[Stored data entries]

↓↓↓

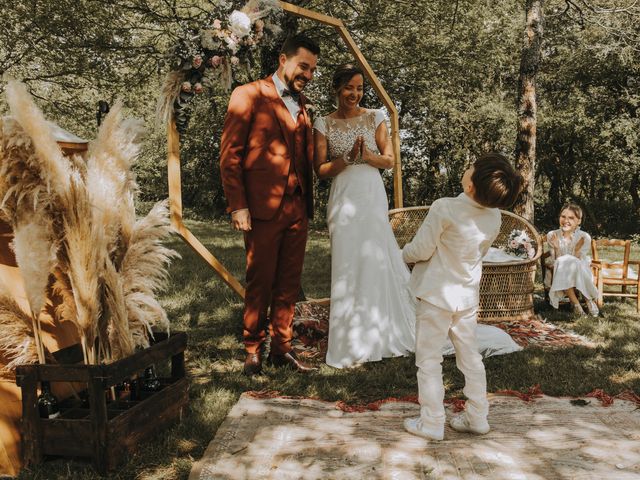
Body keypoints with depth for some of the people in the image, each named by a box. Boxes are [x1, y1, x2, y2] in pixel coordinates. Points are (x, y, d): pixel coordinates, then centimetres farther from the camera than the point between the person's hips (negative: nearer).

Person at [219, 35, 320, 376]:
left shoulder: (301, 103, 18)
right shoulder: (249, 95, -1)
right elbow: (229, 154, -6)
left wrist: (309, 203, 11)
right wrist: (237, 205, -12)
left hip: (297, 208, 6)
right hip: (263, 207, -6)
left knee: (289, 284, 10)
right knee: (260, 283, 3)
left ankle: (281, 348, 22)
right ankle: (252, 350, 18)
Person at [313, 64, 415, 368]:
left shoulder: (374, 118, 8)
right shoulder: (324, 124, 5)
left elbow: (390, 160, 6)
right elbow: (320, 170, 0)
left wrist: (368, 156, -14)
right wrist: (347, 158, -16)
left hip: (373, 196, 1)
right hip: (344, 198, -1)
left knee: (377, 260, 2)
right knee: (348, 265, -1)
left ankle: (381, 334, 21)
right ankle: (351, 344, 12)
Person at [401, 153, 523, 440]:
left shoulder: (445, 208, -24)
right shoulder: (494, 217, -4)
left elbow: (420, 250, -16)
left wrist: (405, 253, 5)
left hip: (436, 295, -5)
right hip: (467, 296, 6)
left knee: (429, 360, 6)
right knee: (470, 357, 18)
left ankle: (431, 423, 13)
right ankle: (477, 417, 27)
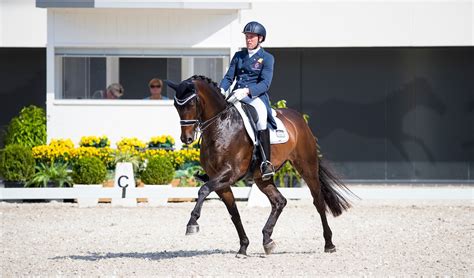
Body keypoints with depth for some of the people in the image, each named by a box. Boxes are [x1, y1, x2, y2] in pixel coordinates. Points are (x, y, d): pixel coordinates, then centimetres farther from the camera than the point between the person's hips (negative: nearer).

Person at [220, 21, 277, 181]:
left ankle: (266, 163, -40)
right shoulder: (238, 56, 19)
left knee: (260, 114, -37)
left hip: (256, 96, -6)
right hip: (236, 96, 6)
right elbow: (229, 77, 15)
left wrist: (246, 91, -26)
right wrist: (222, 90, -9)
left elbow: (265, 83, -9)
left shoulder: (267, 58, 3)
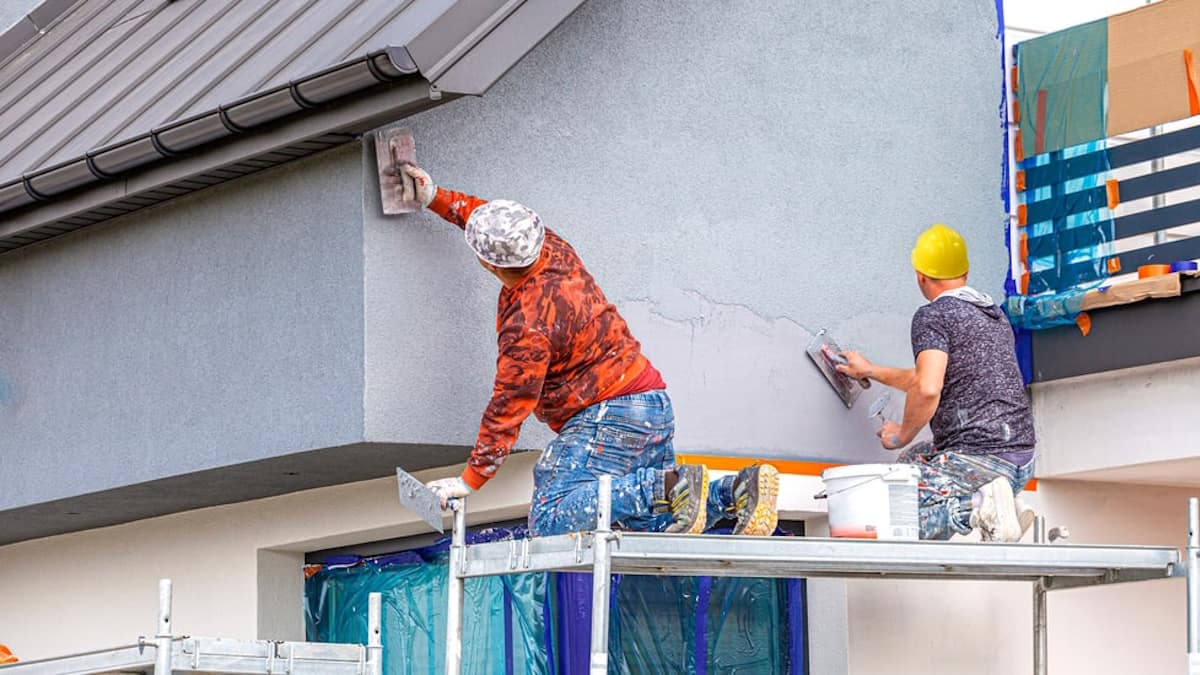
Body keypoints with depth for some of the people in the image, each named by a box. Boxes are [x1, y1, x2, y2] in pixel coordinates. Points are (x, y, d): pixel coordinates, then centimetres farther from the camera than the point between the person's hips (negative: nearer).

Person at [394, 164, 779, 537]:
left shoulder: (527, 328, -21)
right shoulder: (552, 251, 3)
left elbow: (509, 407, -16)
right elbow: (499, 223, 26)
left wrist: (470, 480, -9)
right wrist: (436, 198, 28)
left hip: (609, 417, -10)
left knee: (549, 523, -19)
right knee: (653, 523, 18)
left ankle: (672, 485, -24)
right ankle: (737, 488, -2)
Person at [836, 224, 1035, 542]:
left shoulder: (933, 316, -6)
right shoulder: (995, 315, 21)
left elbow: (927, 389, -23)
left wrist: (903, 433, -3)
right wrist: (871, 371, 42)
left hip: (979, 456, -9)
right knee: (912, 461, 32)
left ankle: (980, 506, -20)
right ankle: (994, 504, 8)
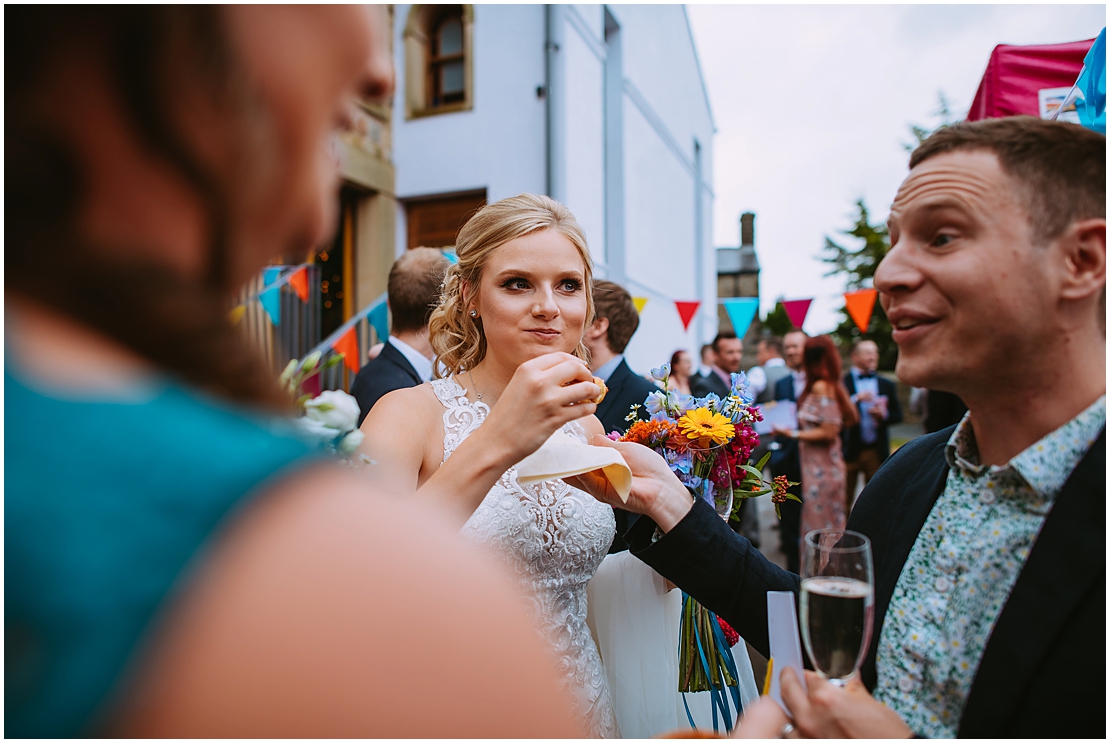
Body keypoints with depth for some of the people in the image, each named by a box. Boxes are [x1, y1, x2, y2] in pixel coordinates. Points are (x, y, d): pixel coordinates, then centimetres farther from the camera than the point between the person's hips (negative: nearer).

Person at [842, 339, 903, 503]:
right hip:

↑↑↑

Work to be completed:
To complete this exercise, transcribe exactly the lines above from the one that holds "left ankle: (281, 348, 22)" through the one that holds "right shoulder: (238, 56, 19)". Pictures stay out.

Answer below:
left ankle: (281, 348, 22)
right ankle: (252, 350, 18)
Person at [313, 64, 415, 368]:
left shoulder: (374, 118, 8)
right shoulder: (324, 124, 5)
left elbow: (390, 160, 6)
right elbow: (320, 170, 0)
left wrist: (368, 156, -14)
right wrist: (347, 158, -16)
left hip: (373, 196, 1)
right hip: (344, 198, -1)
left knee: (377, 260, 2)
right knee: (348, 265, -1)
left ankle: (381, 334, 21)
right ankle: (351, 344, 12)
Person at [401, 153, 523, 440]:
left shoulder: (445, 208, -24)
right shoulder: (494, 217, -4)
left elbow: (420, 250, -16)
left wrist: (405, 253, 5)
left hip: (436, 295, -5)
right hip: (467, 296, 6)
left knee: (429, 360, 6)
right knee: (470, 357, 18)
left ankle: (431, 423, 13)
right ankle: (477, 417, 27)
Body keypoints with depth for some of the people in the image, each named by a box. Boxes are [x1, y1, x2, y2] in pixel coordinates. Points are (x, y, d): pixel coordinates, then centimetres farther from the camera than the point between the person's hips (negative: nearer).

Person at [220, 21, 277, 181]:
left ankle: (266, 163, -40)
right shoulder: (238, 56, 19)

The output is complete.